» SOURCE
Alasdair Gray’s novel Lanark (1981) is not only one of the most important Scottish novels of the 20th century but it has also been widely praised outside of Scotland. The novel is set partly in Glasgow and partly in a dystopian, surrealist version of the city. With its playful style and postmodern elements, the novel mixes realism with science fiction and fantasy, exploring personal and political issues in both serious and humorous ways. Gray has written several acclaimed novels and collections of short stories and poetry. He often engages with Scottish politics and wider political issues in his works, and his books are beautifully decorated by his own illustrations.

James Kelman

Winner of the 1994 Man Booker Prize with How Late it Was, How Late, James Kelman brought literature written in colloquial Glaswegian dialect to international attention. The prize win caused controversy due to the difficulty of some of the passages and the constant use of bad language. In most of his works, Kelman gives a voice to Glaswegian working class individuals and communities, and is critical of the effects of neoliberalism, capitalism and globalisation. However, his work is as remarkable for his unique style and creative use of postmodern techniques, as well as for its politically engaged contents.

James Kelman

Janice Galloway

Janice Galloway’s first novel, The Trick is to Keep Breathing (1989), was widely acclaimed and is now regarded as a Scottish contemporary classic. Written in the form of a diary, the novel follows a school teacher who falls into depression after the death of her lover. Galloway’s work is notable for giving a voice to the experience of working-class women, and like Kelman and Gray, she is representative of Scottish postmodernism. Aside from novels and short stories she has also collaboratively written an opera, two memoirs, and three cross-discipline works with the sculptor Anne Bevan.

» WHAT TO PRODUCE
Write the next part of the overview of Scottish novelists, picking up right after its final sentence. These items were gathered from a separate source.

» Collected data entries
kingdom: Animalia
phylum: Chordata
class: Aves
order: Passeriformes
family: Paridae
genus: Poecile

--

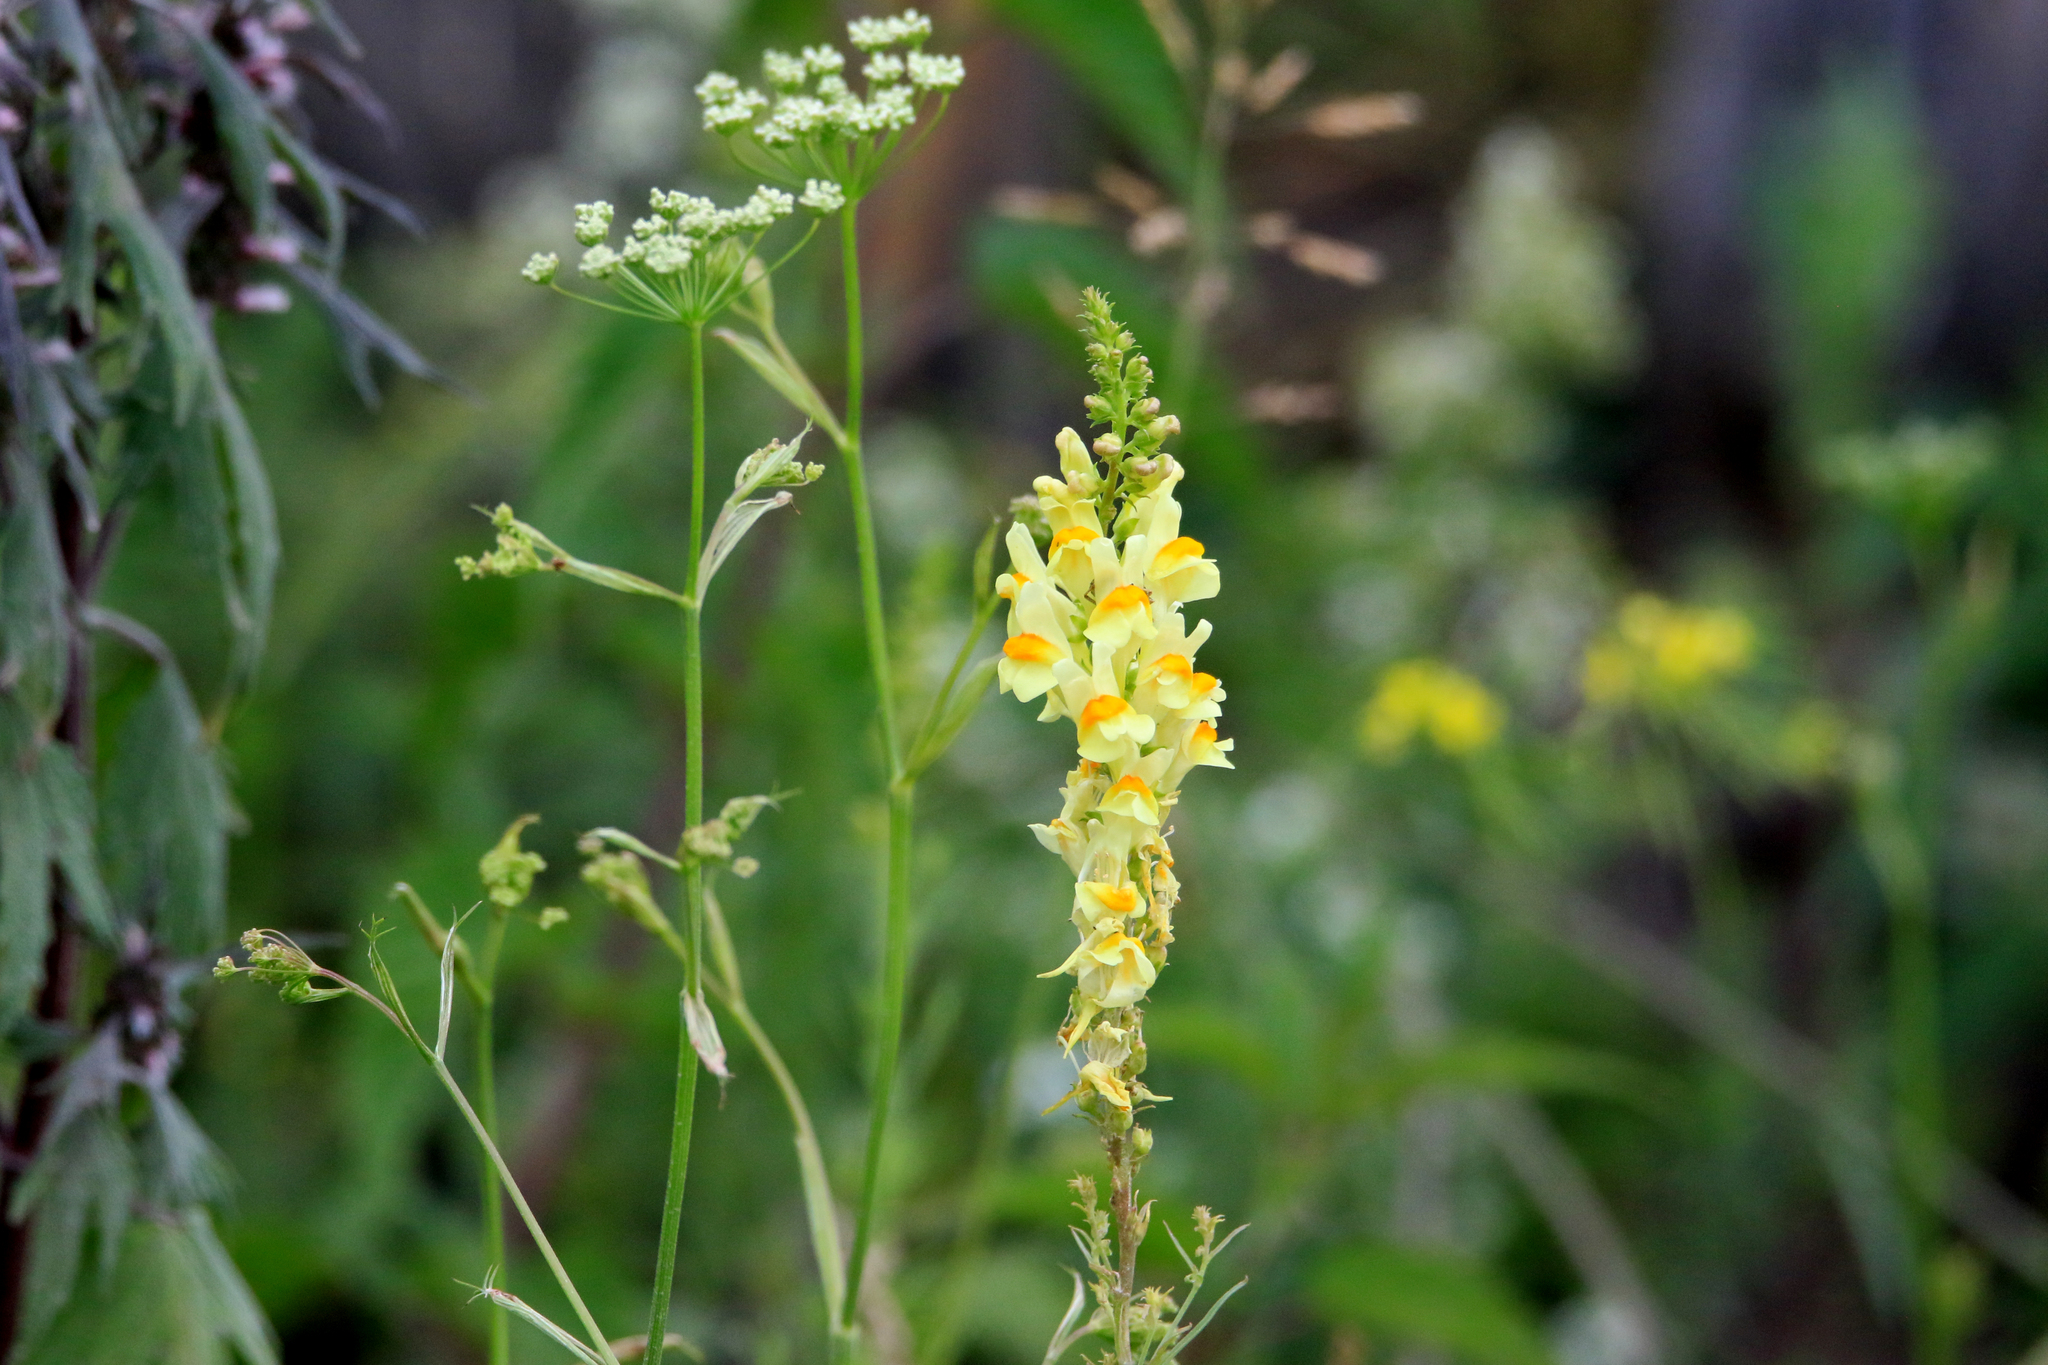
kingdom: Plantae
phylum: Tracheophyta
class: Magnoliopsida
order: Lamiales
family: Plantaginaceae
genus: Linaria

» WRITTEN ANSWER
The Trick Is To Keep Breathing

Ali Smith

Winner of the 2015 Bailey’s Women’s Prize for Fiction and Costa Novel Award with her novel How to Be Both (2014), Ali Smith has been showing her unique creativity for years with her many acclaimed short story collections and novels. Unconventional both in theme and style, her works are sensitive, thoughtful and playful. Ali Smith has a particular talent for expressing sexual and gender ambiguity, and her works reject gender stereotypes and conventional ideas of sexuality, relationships and love. Her last work, Public Library and Other Stories (2015), explores the powerful effects books have in our lives.

Irvine Welsh

Irvine Welsh’s novel Trainspotting (1993), later made into the hugely popular film of the same name, is an essential book in any list of best contemporary Scottish novels. Trainspotting is part of a movement in contemporary Scottish literature which reclaims the use of raw Scots dialect – Welsh transcribes his native dialect phonetically – as a valid language for literature. Many of Welsh’s works depict the harsh reality of housing schemes in Edinburgh, while most working class Scottish literature had traditionally come from Glasgow. Welsh’s work is known for the vivid treatment of topics such as drug abuse, sex and crime.

Trainspotting

Alan Warner

Alan Warner started his writing career with an outstanding debut novel, Morvern Callar (1995), which was later turned into a film by Lynne Ramsay. The novel follows Morvern through her daily life as she goes to work, goes out partying and goes on holiday to a seaside Spanish resort like so many other Brits. Yet the way Morvern reacts to the death of someone she loves reveals that the novel is about much more than a girl’s routine in a small Scottish port town, and Warner manages to create a complex and unforgettable character. Warner has written several other acclaimed novels and he was named as one of 20 in the Best of Young British Novelists by Granta magazine in 2003.

Morvern Callar

A. L. Kennedy

Short story writer and novelist A. L. Kennedy was, like Alan Warner, nominated in 2003 as one of Granta magazine’s Best of Young British Novelists. In 2007 she won the Costa Book of the Year award with Day, a novel that explores the effects of war on the life of a World War II bomber. Treating themes such as child abuse, alcoholism, and failed relationships, Kennedy’s fiction presents stories of loss, despair and depression with sensitivity, humour and wit.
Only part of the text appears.